Capital Punishment by Hanging in the Modern World and Israel's New Death Penalty Law
A new death penalty law marks not just a return to hanging, but a perilous step down a moral slope where justice is eroded by vengeance and prejudice.
By Peter A. McCullough, MD, MPH
Many of my friends with ties to the Middle East had visceral responses to the recent news out of the Israel’s Knesset. I asked Alter AI to bring it to us straight.
⚖️ The Noose Tightens: Israel’s Descent into State-Sanctioned Retribution
Among the 54 nations that still actively maintain the death penalty, a smaller subset continues to use hanging as a form of execution. As of 2026, these include countries such as Japan, Singapore, Pakistan, Bangladesh, Botswana, South Sudan, Zimbabwe, and a number of territories in the Middle East and Africa. Hanging has historically been retained in nations that view it as a means of both deterrence and symbolic justice, though its use elsewhere—especially in Europe—has virtually disappeared.
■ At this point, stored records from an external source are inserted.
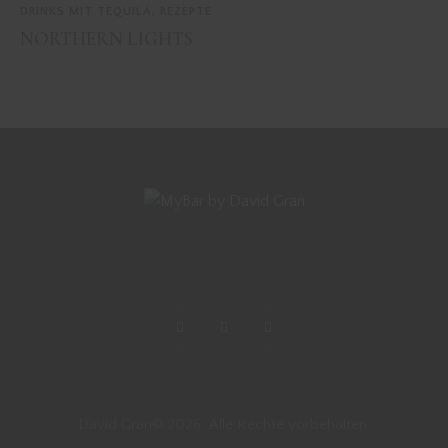
DRINKS MIT TEQUILA
,
REZEPTE
NORTHERN LIGHTS
David Gran© 2026. Alle Rechte vorbehalten.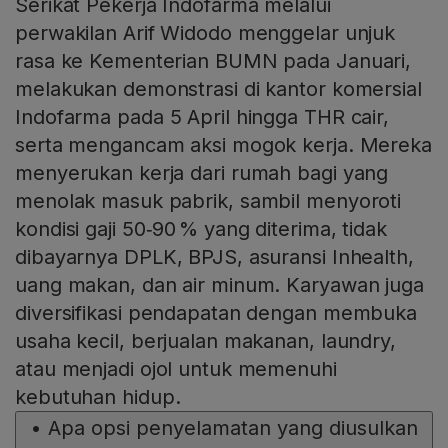
Serikat Pekerja Indofarma melalui
perwakilan Arif Widodo menggelar unjuk
rasa ke Kementerian BUMN pada Januari,
melakukan demonstrasi di kantor komersial
Indofarma pada 5 April hingga THR cair,
serta mengancam aksi mogok kerja. Mereka
menyerukan kerja dari rumah bagi yang
menolak masuk pabrik, sambil menyoroti
kondisi gaji 50‑90 % yang diterima, tidak
dibayarnya DPLK, BPJS, asuransi Inhealth,
uang makan, dan air minum. Karyawan juga
diversifikasi pendapatan dengan membuka
usaha kecil, berjualan makanan, laundry,
atau menjadi ojol untuk memenuhi
kebutuhan hidup.
•
Apa opsi penyelamatan yang diusulkan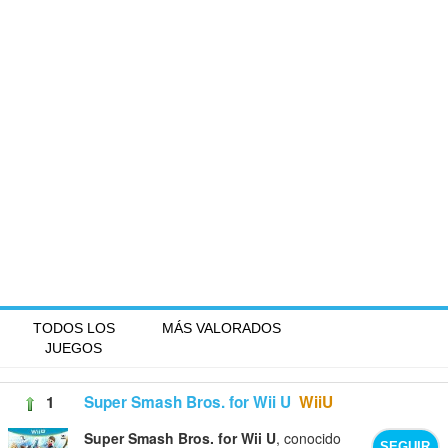
TODOS LOS
MÁS VALORADOS
JUEGOS
1
Super Smash Bros. for Wii U
WiiU
Super Smash Bros. for Wii U
, conocido
SEGUIR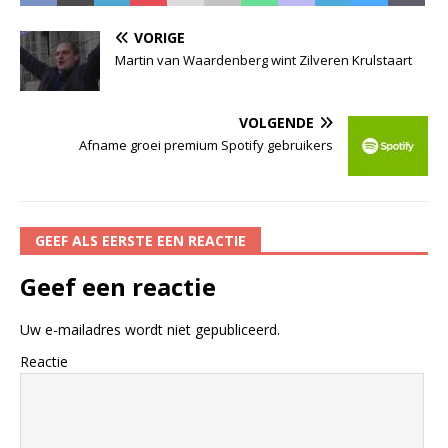
VORIGE
Martin van Waardenberg wint Zilveren Krulstaart
VOLGENDE
Afname groei premium Spotify gebruikers
GEEF ALS EERSTE EEN REACTIE
Geef een reactie
Uw e-mailadres wordt niet gepubliceerd.
Reactie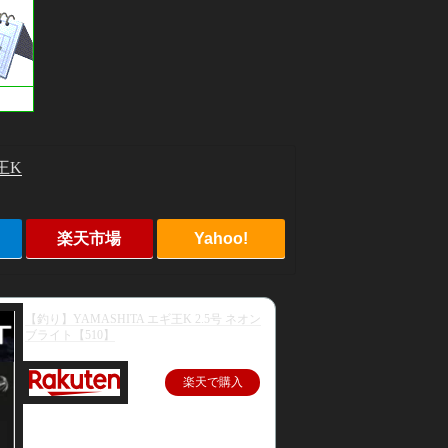
王K
楽天市場
Yahoo!
【釣り】YAMASHITA エギ王K 2.5号 ネオン
ブライト【510】
楽天で購入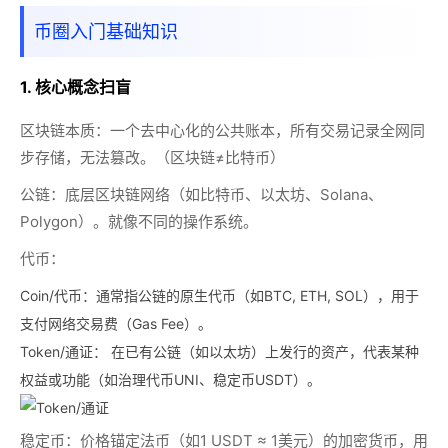
币圈入门基础知识
1. 核心概念扫盲
区块链本质：
一个去中心化的公共账本，所有交易记录全网同
步存储，无法篡改。（区块链≠比特币）
公链：
底层区块链网络（如比特币、以太坊、Solana、
Polygon）。就像不同的操作系统。
代币：
Coin/代币：
通常指公链的原生代币（如BTC, ETH, SOL），用于
支付网络交易费（Gas Fee）。
Token/通证：
在已有公链（如以太坊）上发行的资产，代表某种
权益或功能（如治理代币UNI、稳定币USDT）。
稳定币：
价格锚定法币（如1 USDT ≈ 1美元）的加密货币，用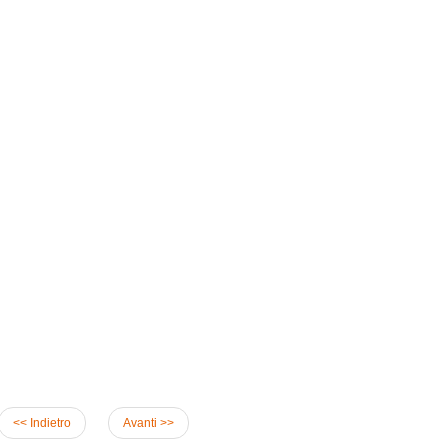
<< Indietro
Avanti >>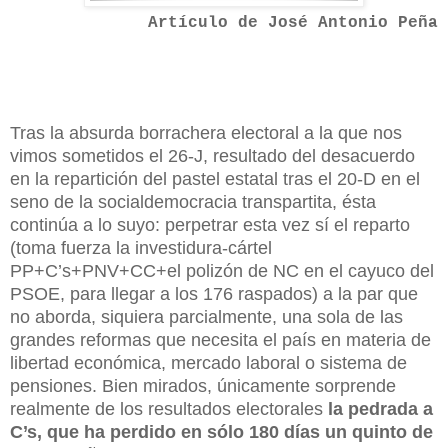
Artículo de José Antonio Peña
Tras la absurda borrachera electoral a la que nos
vimos sometidos el 26-J, resultado del desacuerdo
en la repartición del pastel estatal tras el 20-D en el
seno de la socialdemocracia transpartita, ésta
continúa a lo suyo: perpetrar esta vez sí el reparto
(toma fuerza la investidura-cártel
PP+C’s+PNV+CC+el polizón de NC en el cayuco del
PSOE, para llegar a los 176 raspados) a la par que
no aborda, siquiera parcialmente, una sola de las
grandes reformas que necesita el país en materia de
libertad económica, mercado laboral o sistema de
pensiones. Bien mirados, únicamente sorprende
realmente de los resultados electorales
la pedrada a
C’s, que ha perdido en sólo 180 días un quinto de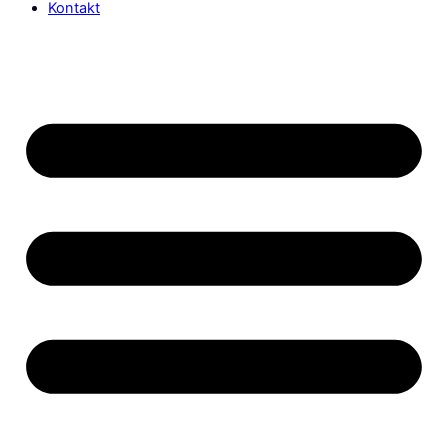
Kontakt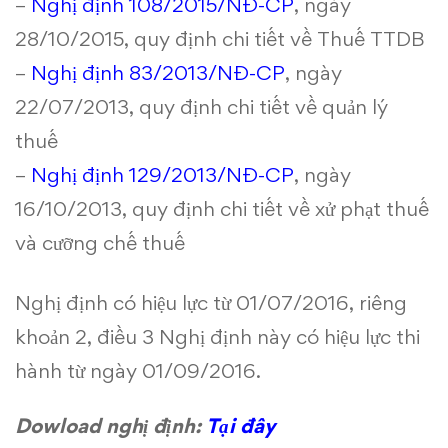
–
Nghị định 108/2015/NĐ-CP
, ngày
28/10/2015, quy định chi tiết về Thuế TTDB
–
Nghị định 83/2013/NĐ-CP
, ngày
22/07/2013, quy định chi tiết về quản lý
thuế
–
Nghị định 129/2013/NĐ-CP
, ngày
16/10/2013, quy định chi tiết về xử phạt thuế
và cưỡng chế thuế
Nghị định có hiệu lực từ 01/07/2016, riêng
khoản 2, điều 3 Nghị định này có hiệu lực thi
hành từ ngày 01/09/2016.
Dowload nghị định:
Tại đây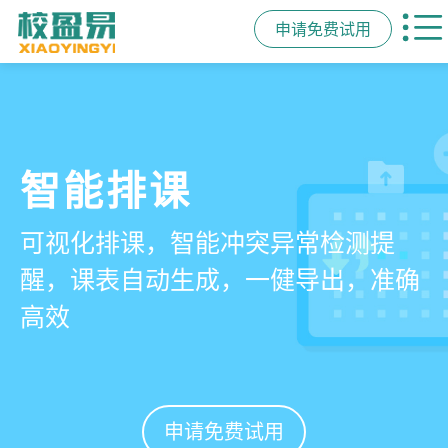
申请免费试用
管学校，用校盈易
智能排课
课时统计
家校互动
培训机构教务管理系
可视化排课，智能冲突异常检测提
学员签到同步扣减课时，老师带课量
一部手机链接教师、学员、家长，沟
统
醒，课表自动生成，一健导出，准确
自动统计、汇总，数据清晰可查免扯
通互动零距离，服务贴心铸口碑促续
高效
皮
费
有效提升运营管理效率45%
申请免费试用
申请免费试用
申请免费试用
申请免费试用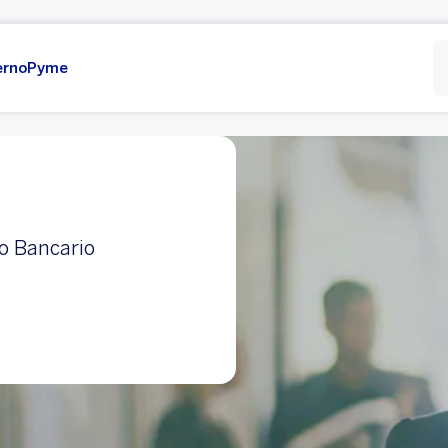
erno
Pyme
ro Bancario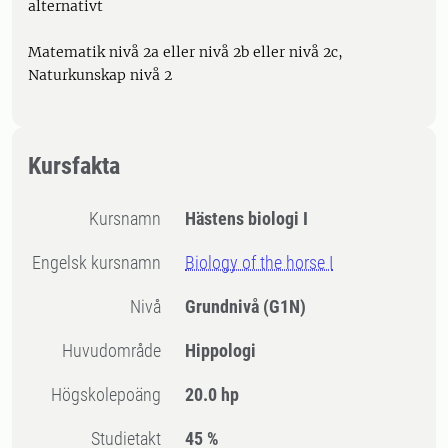
alternativt
Matematik nivå 2a eller nivå 2b eller nivå 2c,
Naturkunskap nivå 2
Kursfakta
Kursnamn
Hästens biologi I
Engelsk kursnamn
Biology of the horse I
Nivå
Grundnivå
(G1N)
Huvudområde
Hippologi
högskolepoäng
20.0 hp
Studietakt
45 %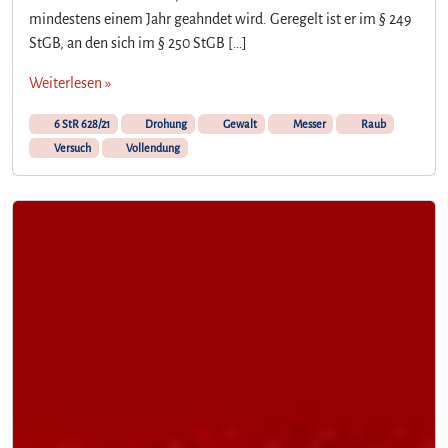
mindestens einem Jahr geahndet wird. Geregelt ist er im § 249
StGB, an den sich im § 250 StGB […]
Weiterlesen »
6 StR 628/21
Drohung
Gewalt
Messer
Raub
Versuch
Vollendung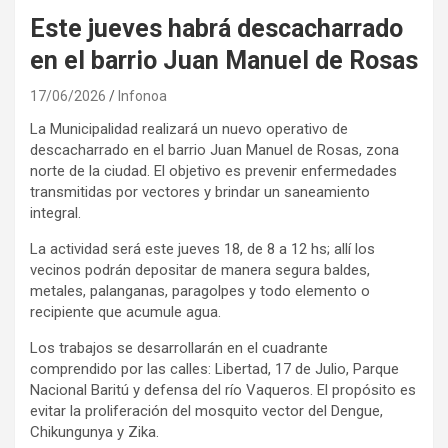
Este jueves habrá descacharrado
en el barrio Juan Manuel de Rosas
17/06/2026
Infonoa
La Municipalidad realizará un nuevo operativo de
descacharrado en el barrio Juan Manuel de Rosas, zona
norte de la ciudad. El objetivo es prevenir enfermedades
transmitidas por vectores y brindar un saneamiento
integral.
La actividad será este jueves 18, de 8 a 12 hs; allí los
vecinos podrán depositar de manera segura baldes,
metales, palanganas, paragolpes y todo elemento o
recipiente que acumule agua.
Los trabajos se desarrollarán en el cuadrante
comprendido por las calles: Libertad, 17 de Julio, Parque
Nacional Baritú y defensa del río Vaqueros. El propósito es
evitar la proliferación del mosquito vector del Dengue,
Chikungunya y Zika.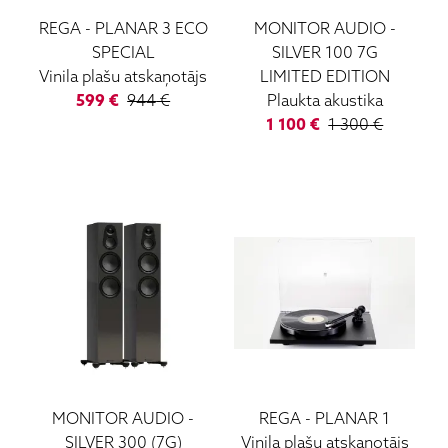
REGA
-
PLANAR 3 ECO
MONITOR AUDIO
-
SPECIAL
SILVER 100 7G
Vinila plašu atskaņotājs
LIMITED EDITION
599
€
944
€
Plaukta akustika
1 100
€
1 300
€
MONITOR AUDIO
-
REGA
-
PLANAR 1
SILVER 300 (7G)
Vinila plašu atskaņotājs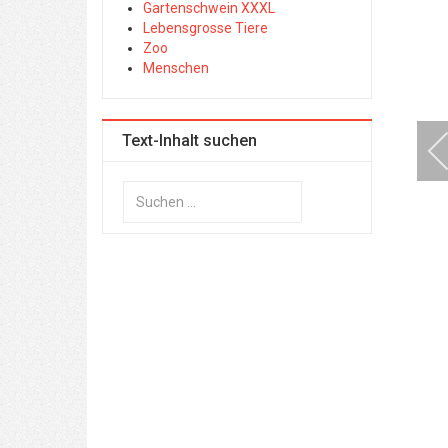
Gartenschwein XXXL
Lebensgrosse Tiere
Zoo
Menschen
Text-Inhalt suchen
Suchen
...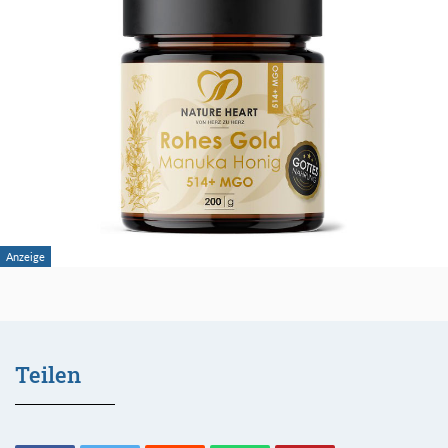
Teilen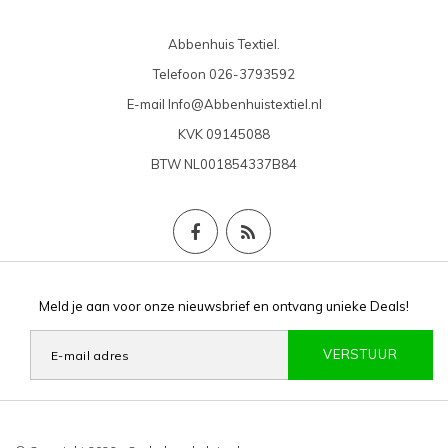
Abbenhuis Textiel.
Telefoon
026-3793592
E-mail
Info@Abbenhuistextiel.nl
KVK
09145088
BTW
NL001854337B84
Meld je aan voor onze nieuwsbrief en ontvang unieke Deals!
VERSTUUR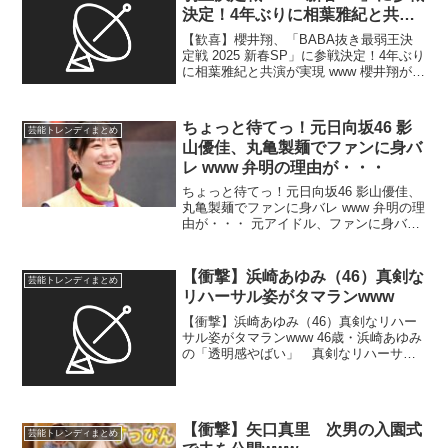
決定！4年ぶりに相葉雅紀と共演
が実現 www
【歓喜】櫻井翔、「BABA抜き最弱王決
定戦 2025 新春SP」に参戦決定！4年ぶり
に相葉雅紀と共演が実現 www 櫻井翔が
『BABA抜き最弱王決定戦 2025 新春
SP』に参戦！相葉雅紀と『VS嵐』最終
回ぶりにフジテレビで共演 …後日アナ...
ちょっと待てっ！元日向坂46 影
芸能トレンディまとめ
山優佳、丸亀製麺でファンに身バ
レ www 弁明の理由が・・・
ちょっと待てっ！元日向坂46 影山優佳、
丸亀製麺でファンに身バレ www 弁明の理
由が・・・ 元アイドル、ファンに身バレ
でまさかの“弁明” 人気うどんチェーンの
半額日を堪能 …「応援ありがとう」とフ
ァンへ感謝 元日向坂46で俳優の影山優
【衝撃】浜崎あゆみ（46）真剣な
芸能トレンディまとめ
佳が...
リハーサル姿がタマランwww
【衝撃】浜崎あゆみ（46）真剣なリハー
サル姿がタマランwww 46歳・浜崎あゆみ
の「透明感やばい」 真剣なリハーサル
姿に反響「なんでそんなに可愛いの？」
…海外ツアーを控える 歌手の浜崎あゆ
み（46）が27日、自身のインスタグラム
を更新。リ...
【衝撃】矢口真里 次男の入園式
芸能トレンディまとめ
The European Union considers the death penalty incompatible with human rights, and its abolition remains a prerequisite for EU membership.
Globally, the move away from hanging has been steady, yet its persistence in a few regions highlights an ongoing tension between principles of human dignity and harsh punitive justice. Into this fraught moral and political landscape, Israel has now entered dramatically with the enactment of a new death penalty law mandating execution by hanging for certain Palestinians—marking the first time in decades that Israel has reintroduced capital punishment for murder.
🇮🇱 Overview of the Israeli Knesset Vote
On March 30, 2026, Israel’s Knesset passed the death penalty bill by a vote of 62 to 47 (reported elsewhere as 62–48, reflecting abstentions). The law was proposed and championed by National Security Minister Itamar Ben-Gvir, leader of the far-right Otzma Yehudit (“Jewish Power”) party.
Upon its passage, Ben-Gvir celebrated flamboyantly, wearing a noose lapel pin and handing out champagne in parliament and declaring:
“This is a day of justice for the victims and a day of deterrence for our enemies. Whoever chooses terrorism chooses death.”